Just finished Love from Boy: Road Dahl’s Letters to His Mother. Some interesting/amusing anecdotes. Am now reading a Laurien Berenson Melanie Travis mystery, The Bark Before Christmas.

Definitely have to get that.

I looked at the Newbery books thread and instead of one from the list, picked up a different book by one of the authors, Laura Amy Schlitz. I really liked her book The Hired Girl. This one is A Drowned Maiden’s Hair: a melodrama. Pretty good middle reader, but I’m already half finished.

You are welcome!
It’s not terrible, but not worth the time. Wise decision on your part.

I’m 2/3 of the way through David Sax’s “The Revenge of Analog.” He gets a bit snobbish in places–his chapter “The Revenge of Paper” is one long Moleskine commercial–but it’s still a great overview of how real-world objects and processes are making a comeback. The digital ones will always be there; but now we’re getting to choose which ones fit which situations (a clothing store is better for getting a proper fit the first time; if size isn’t an issue, a site might be better).

Just finished Radha Vatsal’s A Front Page Affair. An historical mystery set in WWI Manhattan with a female reporter as the sleuth. Worth reading if you find that setting potentially intriguing. It’s imperfect, but I’m interested enough to read the next one.

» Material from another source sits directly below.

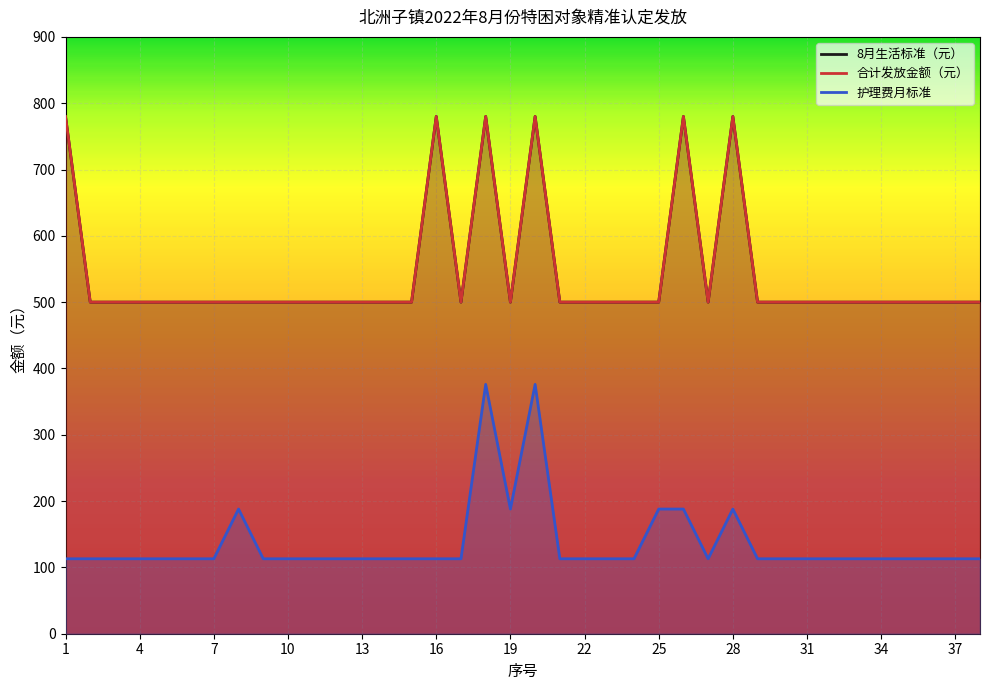

What is the total value across all series at 35?

1113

Started today on A House at the Bottom of a Lake by Josh Malerman. I would give you a link but I suffered a computer “upgrade” this morning. :mad:
Anyway, it’s about two teenagers who go canoeing and find a submerged house to explore. And it’s interesting. Kind of spooky. But the writing. Lots of sentence fragments.

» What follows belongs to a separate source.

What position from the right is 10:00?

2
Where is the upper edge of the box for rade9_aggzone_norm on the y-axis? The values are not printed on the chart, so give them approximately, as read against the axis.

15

This book is also very short, so I should get done by tomorrow.

Knocked out Gaiman’s Norse Mythology way too quickly, wish it was twice as long. Read David Mitchell’s Slade House during air travel this week, its a fun novella return to The Bone Clocks. “Why in the Eleven hundred and Eleven names of God would I…?”; oh, I’ve missed you Dr Marinus.

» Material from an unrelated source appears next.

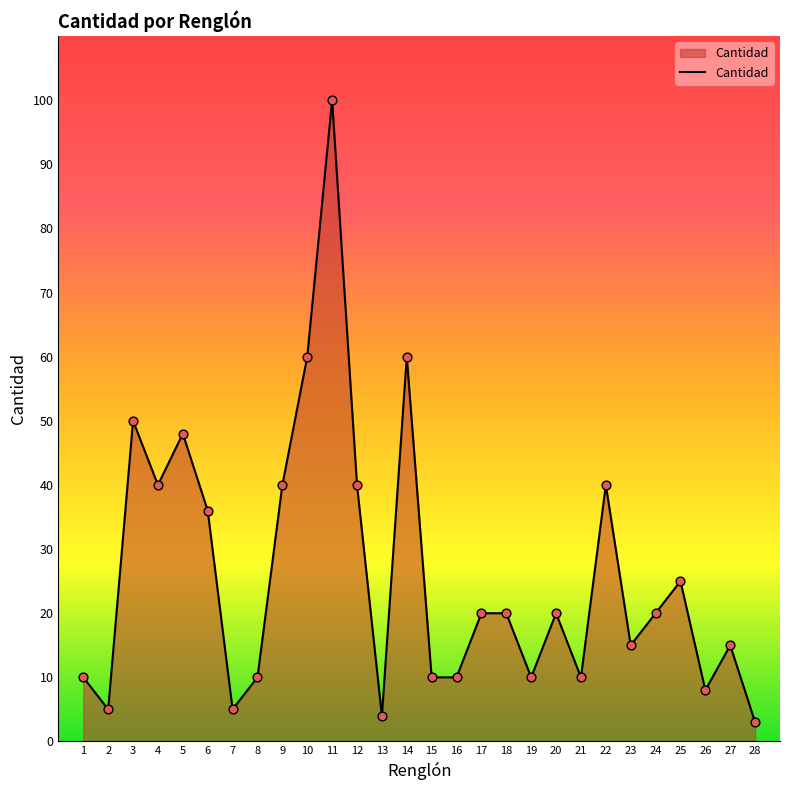

Between 11 and 24, which is larger?

11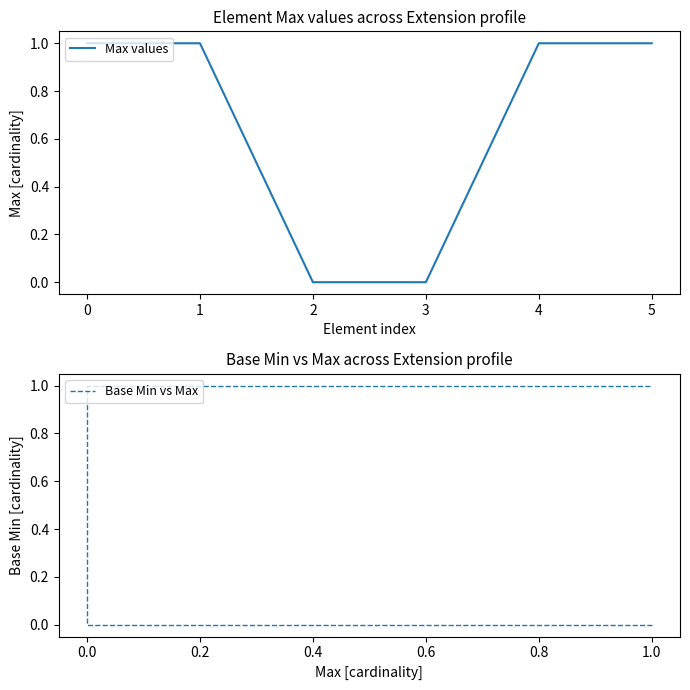

The value of Max values at 2 is -1. True or false?

False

Not sure what’s next; the daunting heft of SevenEves has been wearing out my bedside table for a while now, may be time to take that on.

Just finished The Bark Before Christmas, by Laurien Berenson. It’s a Melanie Travis mystery, and I tried it because jsgoddess enjoys them. I liked this one, too.

Just started Moon Over Manifest by Clare Vanderpool.

I finished The Passenger, by Alexandra Bracken, a new YA time travel novel. It was good enough, but it’s the first of a series and it just ends in the middle of everything. Time traveling families in a feud through the ages.

I finished reading “Diary of a Nobody” which I selected based on Ukulele Ike’s comment last month that he was disappointed in it and he loves “Three Men in a Boat”. Since I was disappointed in “Three Men in a Boat”, I thought I might conversely like “Diary of a Nobody”.

I thought it was quite funny, so maybe I have a greater tolerance for slightly mean humour (like “Fawlty Towers”). I certainly laughed out loud much more than I did reading “Three Men in a Boat”, at any rate.

I just finished Robert Penn Warren’s All the King’s Men and I can see why it’s an American classic. A great political novel about a Thirties Southern populist corrupted by power a la Huey Long, and the assistant who watches it all happen and almost loses his soul, too. An interesting plot and beautiful writing; highly recommended.

Still reading Ted Chiang’s Arrival and enjoying it, and just started an audiobook of Ernest Hemingway’s The Sun Also Rises, too. Haven’t been back to C.J. Sansom’s Dominion lately, but I’ll get to it sometime.

V S Naipaul’s autobiographical “Finding the Center”. Still in the first part, no idea what to expect in the second part.